Henry Wadsworth Longfellow said “music is the universal language of mankind,” which is why it’s a fitting theme for the Jude-Sounds of New Orleans Benefit Concert on Saturday.

The fifth annual event invites altruistic residents from all walks of life to enjoy an evening of music at the Mahalia Jackson Theater. All proceeds go to the St. Jude Community Center — an organization that provides outreach services to the homeless.

“This is what we call a gumbo of a music presentation,” said Ed Perkins, founder of the event. “It’s a variety of music that covers the spectrum of everyone’s tastes.”

He noted that past events have featured several genres of music, such as gospel, rhythm and blues, indie rock and jazz.

Herbie Hancock, Irma Thomas and Allen Toussaint are among the stars who have graced the stage during a Jude concert. Even the mischievous 610 Stompers have made an appearance.

This year’s robust music lineup includes Paul Sanchez & Minimum Rage, John Boutté, Shamarr Allen, Sweet Crude, the To Be Continued Brass Band, OperaCreole, Erica Falls, Jamie Vessels and Big Chief David Montana with the Washitaw Indians, among others.

The artists will perform under one roof, with the common goal of helping the St. Jude Community Center, whose outreach programs include serving meals to the homeless and offering housing to homeless women.

By hosting basic education courses for adults, the center has helped men and women earn high school diplomas and acquire jobs. St. Jude Community Center also collaborates with the Second Harvest Food Bank and Responsibility House.

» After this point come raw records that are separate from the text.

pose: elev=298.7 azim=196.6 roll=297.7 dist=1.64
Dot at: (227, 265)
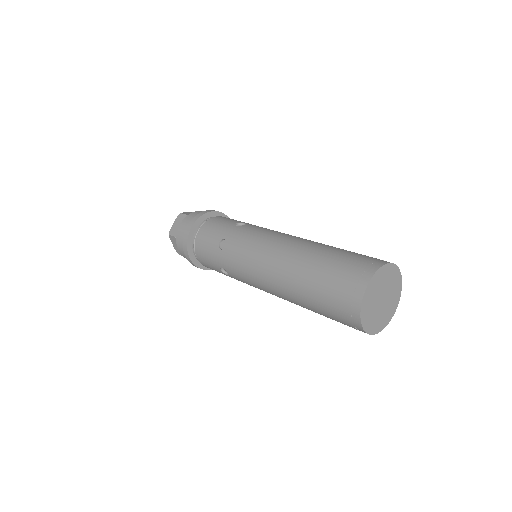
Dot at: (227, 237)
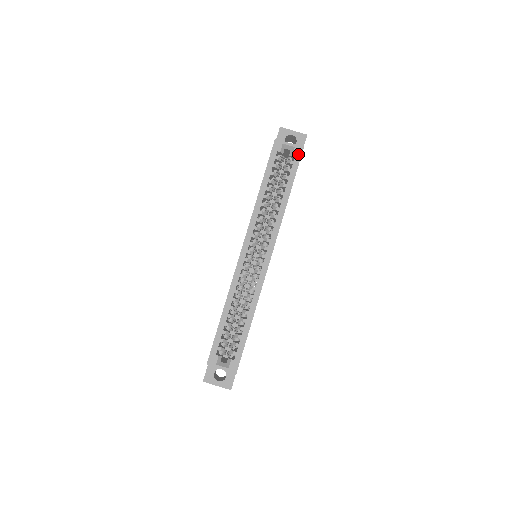
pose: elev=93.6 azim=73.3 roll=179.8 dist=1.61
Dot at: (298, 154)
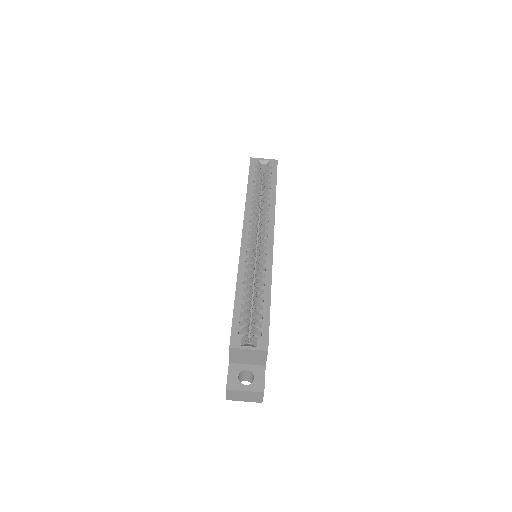
Dot at: (274, 164)
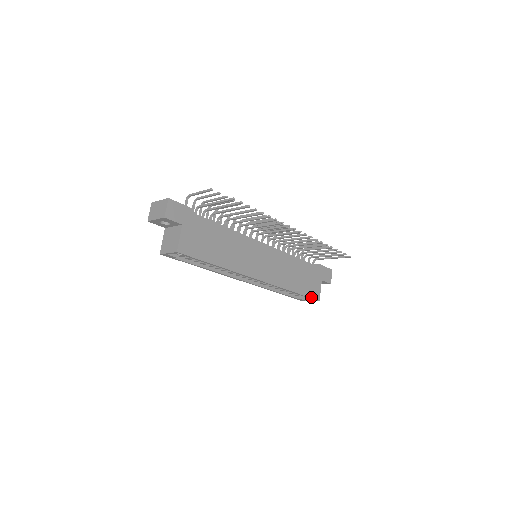
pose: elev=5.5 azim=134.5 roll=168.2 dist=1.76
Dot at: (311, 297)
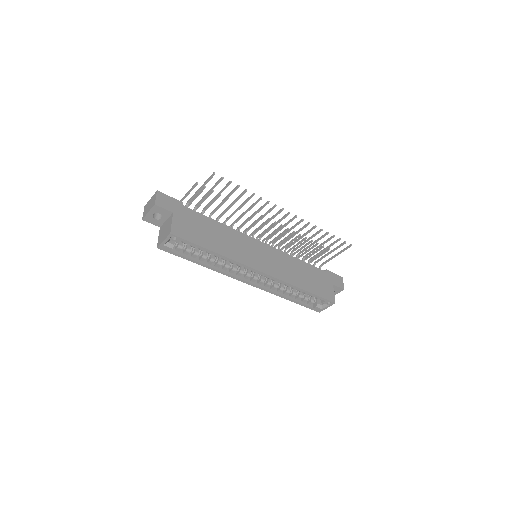
Dot at: (325, 298)
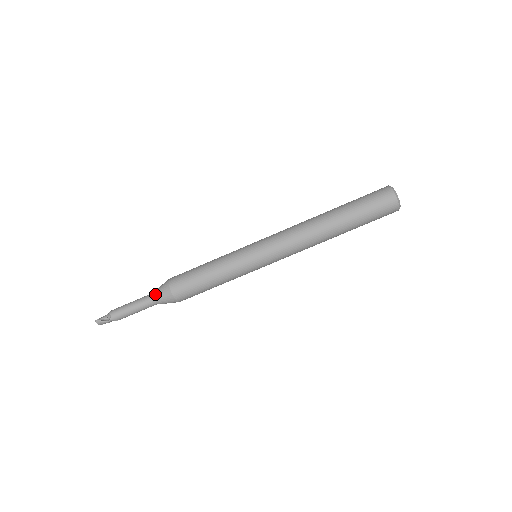
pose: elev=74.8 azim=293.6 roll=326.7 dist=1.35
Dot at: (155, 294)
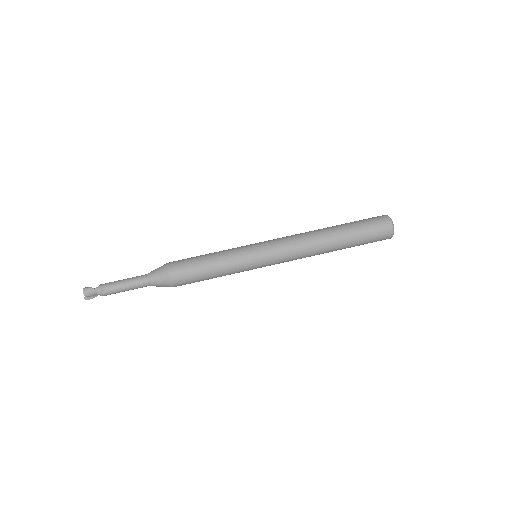
Dot at: (151, 271)
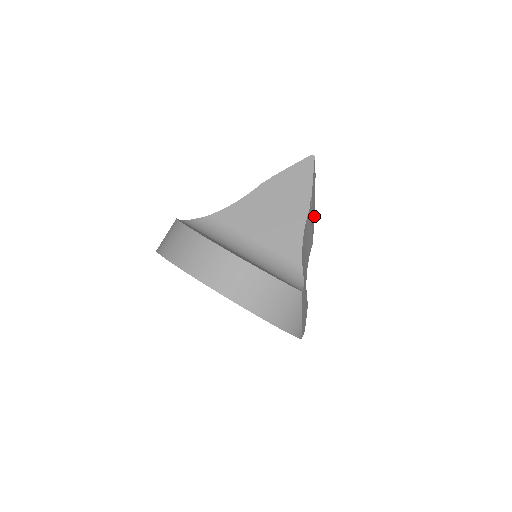
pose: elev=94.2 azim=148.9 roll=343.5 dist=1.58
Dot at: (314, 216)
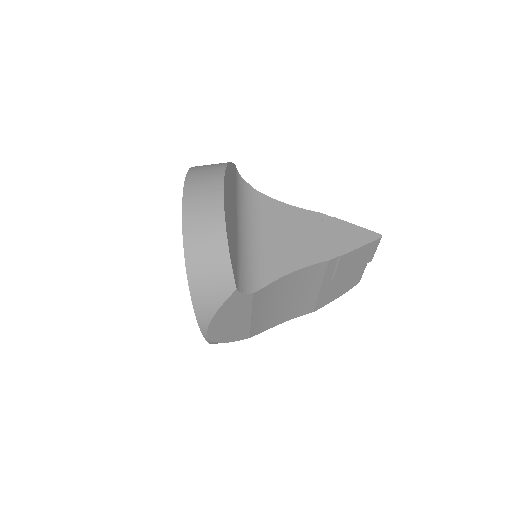
Dot at: (339, 296)
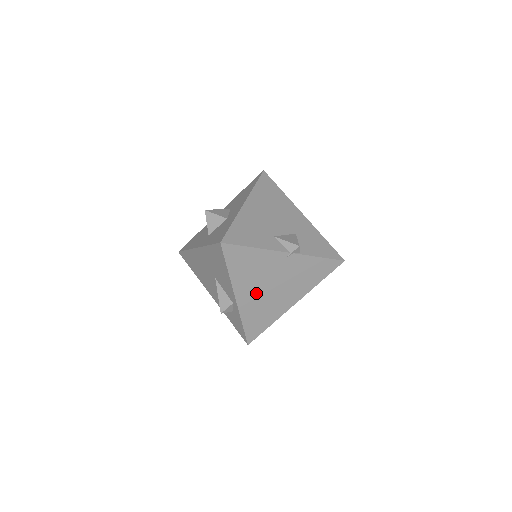
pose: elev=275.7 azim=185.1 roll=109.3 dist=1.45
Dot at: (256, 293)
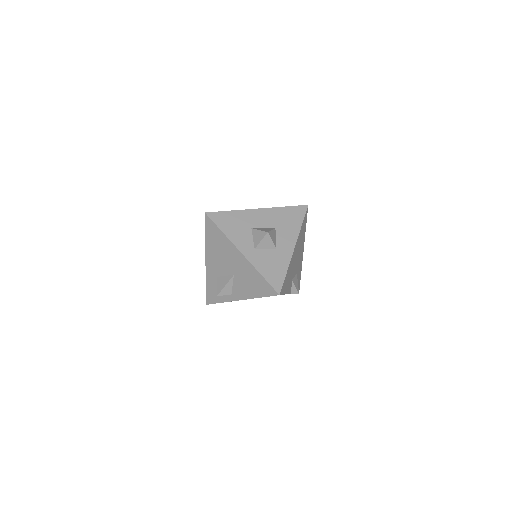
Dot at: occluded
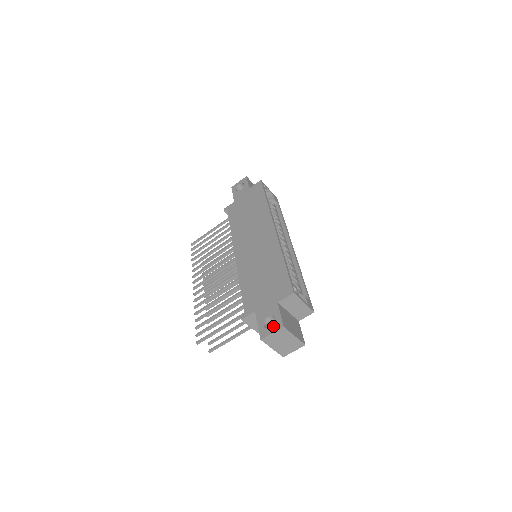
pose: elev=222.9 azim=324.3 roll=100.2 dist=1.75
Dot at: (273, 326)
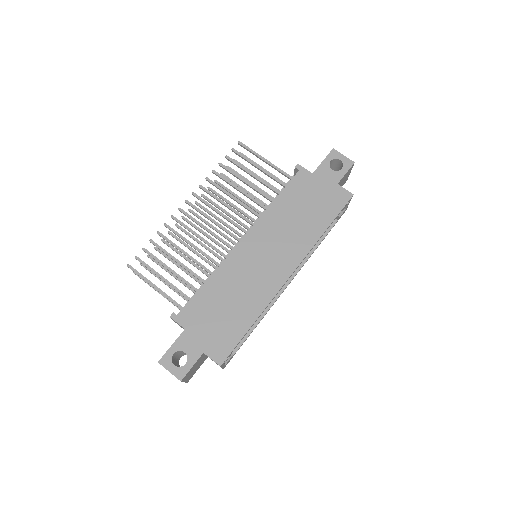
Dot at: (177, 368)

“Basically, this is (about) living and giving, and what we’re doing is helping those who can’t help themselves and who need a helping hand,” said Perkins, of the Jude-Sounds of New Orleans Benefit Concert. He noted that the event is strictly a concert.

Perkins, a retired police officer who has worked with the St. Jude Community Center since 1973, established the melodious benefit in an effort to “give back to the city.” He decided to make the event a concert that comprises an eclectic assortment of music because it would appeal to a wide demographic.

And because New Orleans is known for its thriving music scene, the event draws interest from both locals and visitors alike.

“Music, as well as food, is one of our biggest attractions, and it’s our stamp on New Orleans,” Perkins said. “That’s what a lot of people come here for, and it gives us an opportunity to shed a light on a dark problem.”

For the inaugural concert in 2010, all of the work, preparation and promotion was done in-house. Diligent volunteers designed and printed fliers from the office and delivered them to the concierges of major hotels.

“Believe it or not, a lot of people that were in town for conventions — or just visiting New Orleans — made it to the concert and were pleasantly surprised by the amount of talent they had in one show,” Perkins said.

Since the success of the first event, the annual Jude event has continued to grow and attract new patrons.

This year, they are hosting a special party at Basin Street Station on Friday evening to say thank you to their supporters, donors and volunteers.

As for the concert at the Mahalia Jackson Theater, it will contain a focus on the 10th anniversary of Hurricane Katrina and pay tribute to the people who were affected by the storm.

“It’s essential to acknowledge that date for everything that happened, from the bad times to the presently good times, and look forward to the future,” Perkins said.